Our FY 2014 Financial Performance
Fiscal 2014 was a tough year for Walmart. Sales and earnings were not where we wanted them to be, as we faced a number of economic headwinds around the world. But I’m confident in our future because Walmart continues to have an extremely strong underlying business. We’re proud of our AA credit rating – the highest in the retail industry. We have a strong balance sheet, and our business consistently generates robust cash flows. Walmart’s EDLC-EDLP business model resonates with customers, and even in this challenging retail environment, we delivered more than $473 billion in net sales. We also have great opportunities for continued global growth, whether it’s through the intersection of digital and physical retail, small format stores, or our increasing membership in Sam’s Club. When I consider our opportunities ahead, I’m excited about our future, and specifically this new fiscal year.
At Walmart, we’re guided by our financial priorities — growth, leverage and returns. Customers want to shop on their terms. We’re focused on growth by providing customers a unified shopping experience, whether they’re in our supercenters for a large “stock-up trip,” in our smaller stores for groceries, or on their mobile device at their child’s ball game. Our top priority is to increase comp sales in all markets and channels. We drive productivity to deliver EDLC so we can pass savings to customers. These price investments provide greater value under our EDLP position to propel comp sales. In fiscal 2015, we’ll also invest approximately $12.4 billion to $13.4 billion in physical and digital assets to better serve customers worldwide. We expect to add between 35 million and 39 million net new retail square feet. And to connect with customers more effectively, we’re accelerating the rollout of small format stores in many of our markets, including the U.S., the U.K. and Mexico.

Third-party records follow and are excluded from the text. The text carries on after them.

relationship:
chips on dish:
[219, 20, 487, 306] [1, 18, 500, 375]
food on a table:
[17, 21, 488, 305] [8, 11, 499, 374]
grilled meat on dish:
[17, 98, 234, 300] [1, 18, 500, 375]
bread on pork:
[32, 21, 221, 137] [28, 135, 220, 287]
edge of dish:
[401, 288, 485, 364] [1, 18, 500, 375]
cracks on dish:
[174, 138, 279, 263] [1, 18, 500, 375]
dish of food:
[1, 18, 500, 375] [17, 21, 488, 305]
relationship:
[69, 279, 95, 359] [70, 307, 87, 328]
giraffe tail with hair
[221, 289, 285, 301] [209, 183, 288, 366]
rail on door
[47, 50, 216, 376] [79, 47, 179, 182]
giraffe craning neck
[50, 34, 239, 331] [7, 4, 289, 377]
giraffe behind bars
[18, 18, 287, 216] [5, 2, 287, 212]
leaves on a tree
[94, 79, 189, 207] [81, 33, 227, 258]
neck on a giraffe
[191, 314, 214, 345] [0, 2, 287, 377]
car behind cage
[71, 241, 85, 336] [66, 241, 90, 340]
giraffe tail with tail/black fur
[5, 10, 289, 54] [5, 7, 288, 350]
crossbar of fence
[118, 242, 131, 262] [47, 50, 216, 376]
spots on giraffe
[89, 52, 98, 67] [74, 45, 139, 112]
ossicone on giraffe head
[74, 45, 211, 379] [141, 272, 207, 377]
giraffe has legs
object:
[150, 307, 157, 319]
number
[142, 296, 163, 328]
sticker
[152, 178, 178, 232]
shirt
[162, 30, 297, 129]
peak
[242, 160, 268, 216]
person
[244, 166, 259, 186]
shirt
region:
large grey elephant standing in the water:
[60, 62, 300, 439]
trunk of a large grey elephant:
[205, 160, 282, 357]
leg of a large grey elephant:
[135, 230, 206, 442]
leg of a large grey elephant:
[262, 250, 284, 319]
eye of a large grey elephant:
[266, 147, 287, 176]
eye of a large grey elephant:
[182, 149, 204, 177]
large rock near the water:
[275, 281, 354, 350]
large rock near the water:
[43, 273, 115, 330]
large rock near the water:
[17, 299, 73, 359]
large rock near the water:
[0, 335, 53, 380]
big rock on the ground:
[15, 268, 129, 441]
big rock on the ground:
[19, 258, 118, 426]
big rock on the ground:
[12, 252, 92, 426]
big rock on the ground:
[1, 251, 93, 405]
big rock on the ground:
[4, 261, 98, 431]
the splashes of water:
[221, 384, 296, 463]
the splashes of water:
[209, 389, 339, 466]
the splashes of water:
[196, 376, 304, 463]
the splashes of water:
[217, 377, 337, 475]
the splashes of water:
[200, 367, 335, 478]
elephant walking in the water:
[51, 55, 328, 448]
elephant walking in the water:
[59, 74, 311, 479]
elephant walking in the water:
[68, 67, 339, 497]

Global eCommerce saw strong growth in fiscal 2014, with a 30 percent increase in sales. We’ll continue to invest to enhance technology platforms and expand fulfillment networks, including new facilities in Pennsylvania, Indiana and Brazil. Infrastructure investments help us to be nimble platform, Pangaea, will deliver a world-class integrated customer experience and improve our website speed, flexibility and scalability when it begins to roll out later this year. We’re also leveraging global best practices to increase site visits and add services such as the Asda Direct kiosk – which allows customers to order from online catalogs while they’re still in the store – to grocery delivery and drive-through pickup, which we’re testing in Denver in the U.S. In fiscal 2015, we expect Global eCommerce gross merchandise value, which includes digital sales of Walmart goods and third-party sales through our sites, to exceed $13 billion.
We’re committed to being the lowest cost operator globally and leveraging expenses. In fiscal 2014, Walmart U.S. did a great job of leveraging operating expenses, and International and Sam’s Club took steps to lower their cost structures. We’re sharpening our ability to drive efficiencies in all operations. Globally, our teams are identifying best practices and sharing these efficiency measures so that they can be applied across the organization.
Returning value to shareholders remains a key priority. In fact, we returned $12.8 billion to shareholders through dividends and share repurchases last year, bringing our five-year total to nearly $68 billion. And, in February, we announced our 41st consecutive annual dividend increase to $1.92 per share.
As I close, I encourage you to review our financial results in the next section. We’re focused on consistent execution in every market to continue to serve our customers and deliver growth, leverage and returns for shareholders.
Charles M. Holley, Jr.
Executive Vice President and Chief Financial Officer
Wal-Mart Stores, Inc.
“At Walmart, we’re guided by our financial priorities — growth, leverage and returns.”